(Records to use Opens)

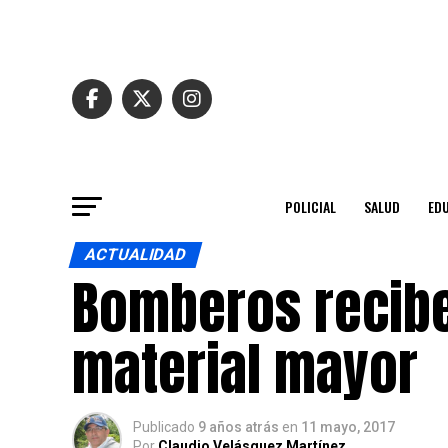
POLICIAL
SALUD
ED
ACTUALIDAD
Bomberos recibe
material mayor
Publicado
9 años atrás
en
11 mayo, 2017
Por
Claudio Velásquez Martínez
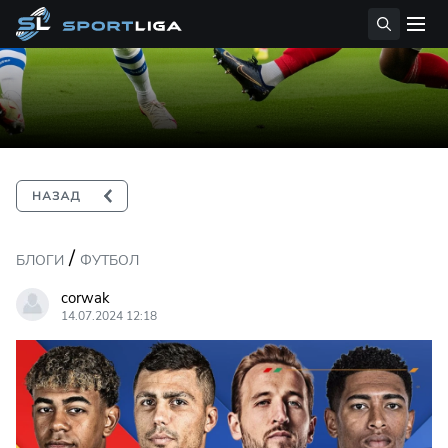
/
БЛОГИ
ФУТБОЛ
corwak
14.07.2024 12:18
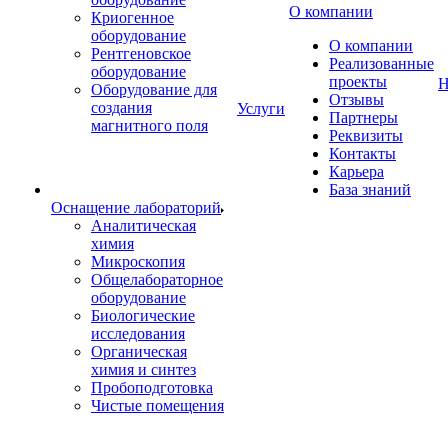
О компании
Криогенное
оборудование
О компании
Рентгеновское
Реализованные
оборудование
проекты
Н
Оборудование для
Отзывы
создания
Услуги
Партнеры
магнитного поля
Реквизиты
Контакты
Карьера
База знаний
Оснащение лабораторий
Аналитическая
химия
Микроскопия
Общелабораторное
оборудование
Биологические
исследования
Органическая
химия и синтез
Пробоподготовка
Чистые помещения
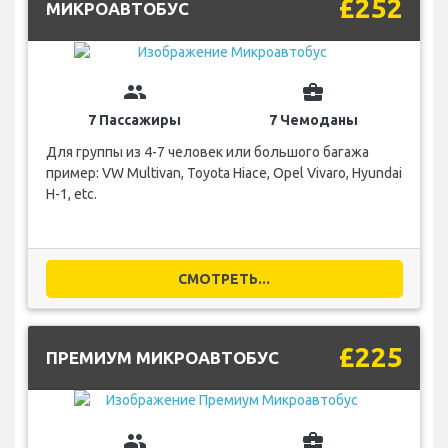
£252
МИКРОАВТОБУС
group
business_center
7 Пассажиры
7 Чемоданы
Для группы из 4-7 человек или большого багажа
пример: VW Multivan, Toyota Hiace, Opel Vivaro, Hyundai
H-1, etc.
СМОТРЕТЬ...
£225
ПРЕМИУМ МИКРОАВТОБУС
group
business_center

(Records to use Closes)

Pictures within the entries must not be reproduced; everything else is to be restated verbatim.

- **Solution**
POLICIAL
SALUD
ED
ACTUALIDAD
Bomberos recibe
material mayor
Publicado
9 años atrás
en
11 mayo, 2017
Por
Claudio Velásquez Martínez
/
БЛОГИ
ФУТБОЛ
corwak
14.07.2024 12:18
О компании
Криогенное
оборудование
О компании
Рентгеновское
Реализованные
оборудование
проекты
Н
Оборудование для
Отзывы
создания
Услуги
Партнеры
магнитного поля
Реквизиты
Контакты
Карьера
База знаний
Оснащение лабораторий
Аналитическая
химия
Микроскопия
Общелабораторное
оборудование
Биологические
исследования
Органическая
химия и синтез
Пробоподготовка
Чистые помещения
£252
МИКРОАВТОБУС
group
business_center
7 Пассажиры
7 Чемоданы
Для группы из 4-7 человек или большого багажа
пример: VW Multivan, Toyota Hiace, Opel Vivaro, Hyundai
H-1, etc.
СМОТРЕТЬ...
£225
ПРЕМИУМ МИКРОАВТОБУС
group
business_center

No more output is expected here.